**Supplied records:**

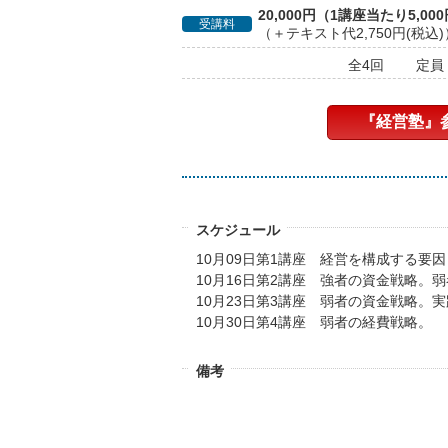
20,000円（1講座当たり5,00
受講料
（＋テキスト代2,750円(税込)
全4回
定員
『経営塾』
スケジュール
10月09日第1講座 経営を構成する要
10月16日第2講座 強者の資金戦略。
10月23日第3講座 弱者の資金戦略。
10月30日第4講座 弱者の経費戦略。
備考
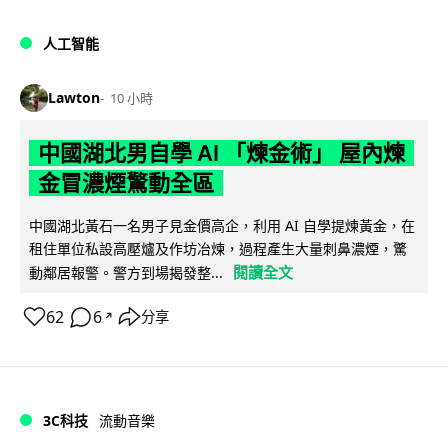
人工智能
Lawton
10 小時
中國湖北男自學 AI 「煉金術」 屋內煉
金冒濃煙驚動全區
中國湖北黃石一名男子見金價高企，利用 AI 自學提煉黃金，在
租住單位私設高壓爐及作坊冶煉，過程產生大量刺鼻濃煙，驚
閱讀全文
動鄰居報警。警方到場揭發整...
62
6
分享
↗
3C科技
流動音樂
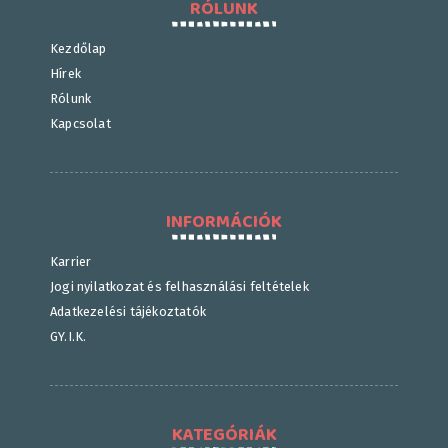
RÓLUNK
Kezdőlap
Hírek
Rólunk
Kapcsolat
INFORMÁCIÓK
Karrier
Jogi nyilatkozat és felhasználási feltételek
Adatkezelési tájékoztatók
GY.I.K.
KATEGÓRIÁK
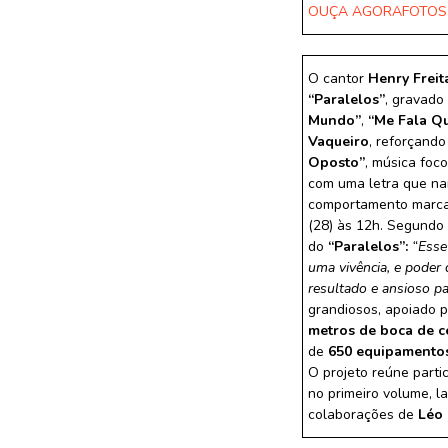
OUÇA AGORA
FOTOS
O cantor
Henry Freit
“Paralelos”
, gravado
Mundo”
,
“Me Fala Q
Vaqueiro
, reforçand
Oposto”
, música foc
com uma letra que na
comportamento marcad
(28) às 12h. Segundo
do
“Paralelos”:
“Esse
uma vivência, e poder 
resultado e ansioso p
grandiosos, apoiado p
metros de boca de c
de
650 equipamentos
O projeto reúne parti
no primeiro volume, 
colaborações de
Léo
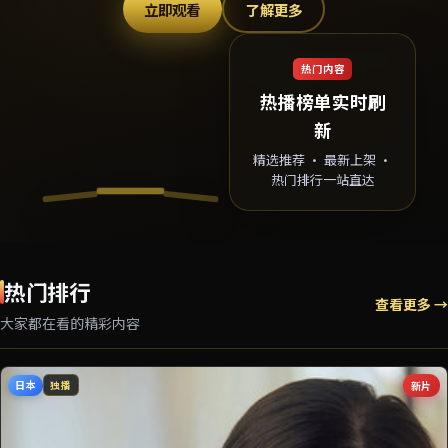
立即观看
了解更多
热门内容
热播榜单实时刷
新
精选推荐 · 最新上架 ·
热门排行一站直达
热门排行
查看更多 →
大家都在看的精彩内容
日本
新片
独播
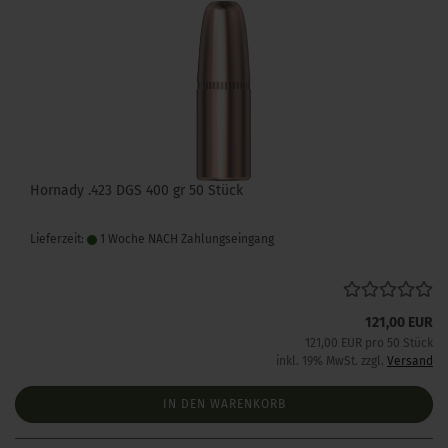
Hornady .423 DGS 400 gr 50 Stück
Lieferzeit:
1 Woche NACH Zahlungseingang
121,00 EUR
121,00 EUR pro 50 Stück
inkl. 19% MwSt. zzgl.
Versand
IN DEN WARENKORB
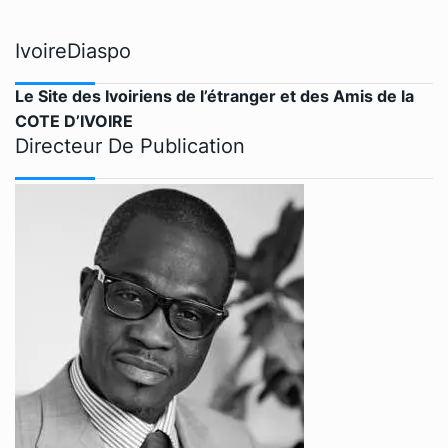
IvoireDiaspo
Le Site des Ivoiriens de l’étranger et des Amis de la
COTE D’IVOIRE
Directeur De Publication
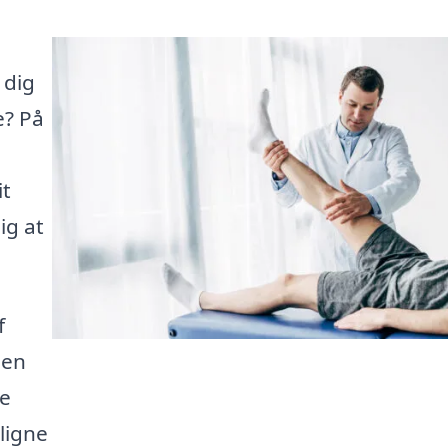
 dig
e? På
it
ig at
f
 en
te
ligne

**Task:** No pictures should appear in the copy. Print exactly the lines above from the line containing "IN DEN WARENKORB" through the last line of the data.

**Your response:**
IN DEN WARENKORB
IvoireDiaspo
Le Site des Ivoiriens de l’étranger et des Amis de la
COTE D’IVOIRE
Directeur De Publication
 dig
e? På
it
ig at
f
 en
te
ligne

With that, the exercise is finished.